It had been several years since my last trip to Bangkok. While the gilded Buddhist temples (there are 400 in Bangkok) remain as impressive as ever, other changes are obvious: Burger Kings, automated teller machines, glitzy movie houses showing the latest Hollywood hits, and Diet Cokes everywhere. Motorcycles have multiplied. Air pollution is a shame.

One of the great escapes in Bangkok is the quiet, air-conditioned Thai Silk Co., founded by the late American adventurer Jim Thompson. A two-block walk from the Dusit Thani at the corner of Lumpini Park, it is instantly recognizable: The white building, with its upturned red tile roof, looks like a traditional Thai house.

It is the best-organized store I have ever seen. Lustrous silk evening bags, bolts of cloth, men’s ties, picture frames, hand-painted pillow cases, shirts, jackets and dozens of other dazzling items are arranged by style, and in a bold rainbow of colors. Prices are discreetly posted on clear plastic shelves. There is no bargaining.

All purchases are paid for at a single checkout counter near the door.
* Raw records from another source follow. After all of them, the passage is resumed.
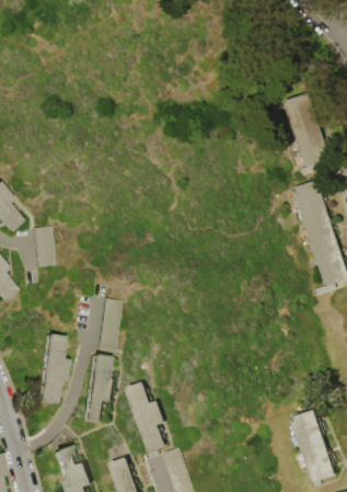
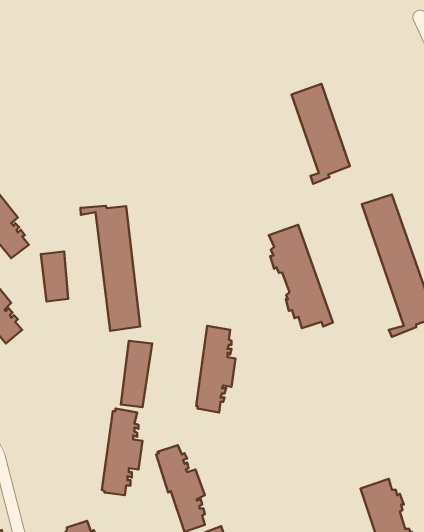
building: [286,94,333,175] -> [292,84,350,184]
building: none -> [80,206,140,331]
building: none -> [269,225,333,328]
building: [37,334,69,404] -> [196,326,235,413]

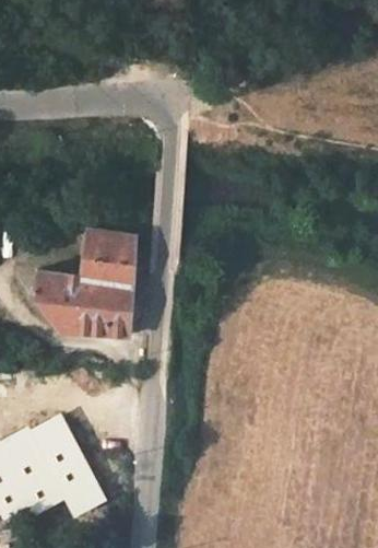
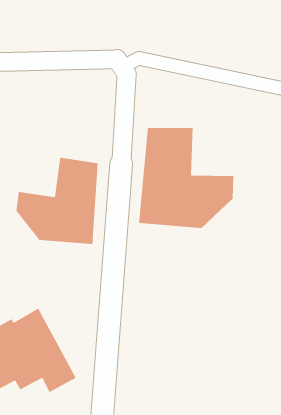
building: none -> [138,127,234,229]

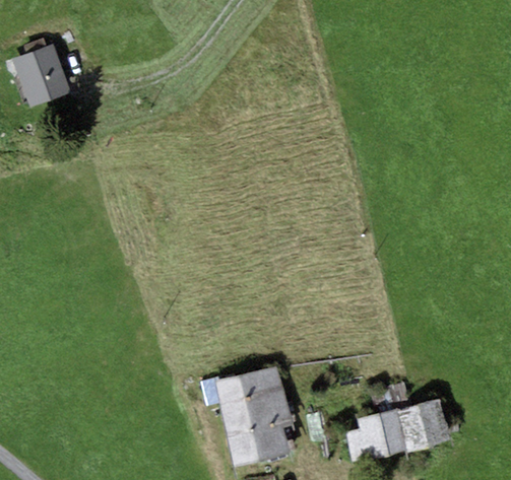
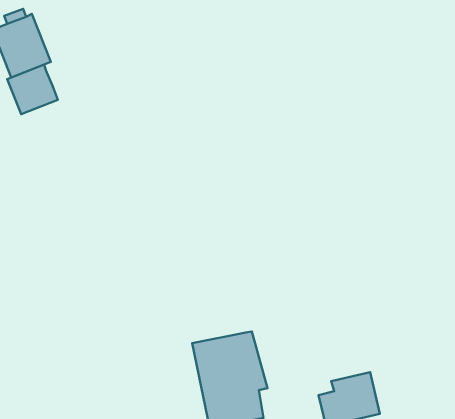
building: none -> [7,65,58,114]
building: [397,399,450,451] -> none

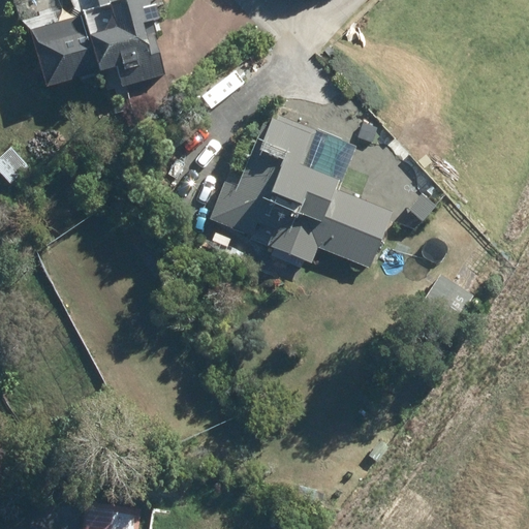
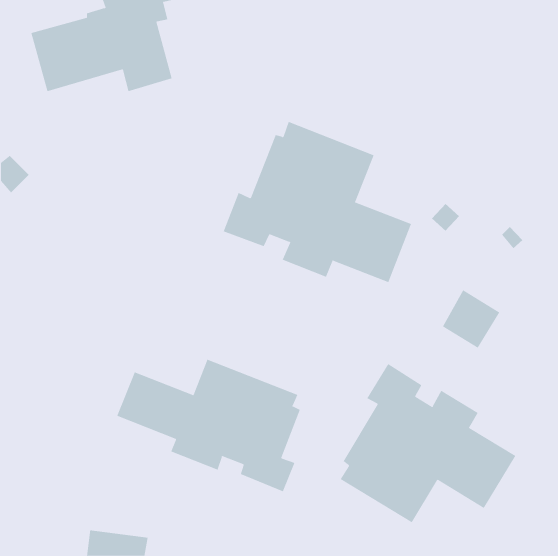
building: none -> [117,359,301,492]
building: none -> [340,363,516,523]

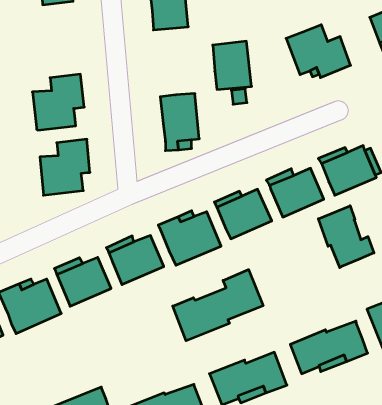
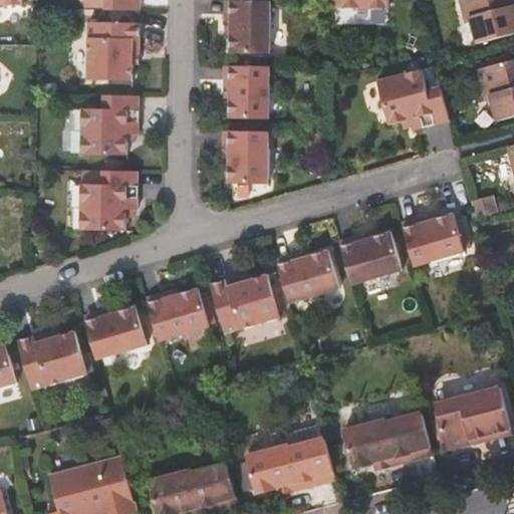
building: none -> [89,23,141,81]
building: [213,41,252,89] -> [227,67,267,119]
building: [318,206,374,268] -> none
building: [173,270,263,341] -> none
One clerk adds up totals, another accepts your check, cash or traveler’s check--any kind. A third person bags your goods in handsome paper envelopes and slips in extra wrapping paper and stickers, knowing some purchases may be gifts.

“Would you like your change in dollars?” the girl asked.

Since my departure was the next day, I appreciated her question. In fact, I found all the questions charming--once I caught on to the game.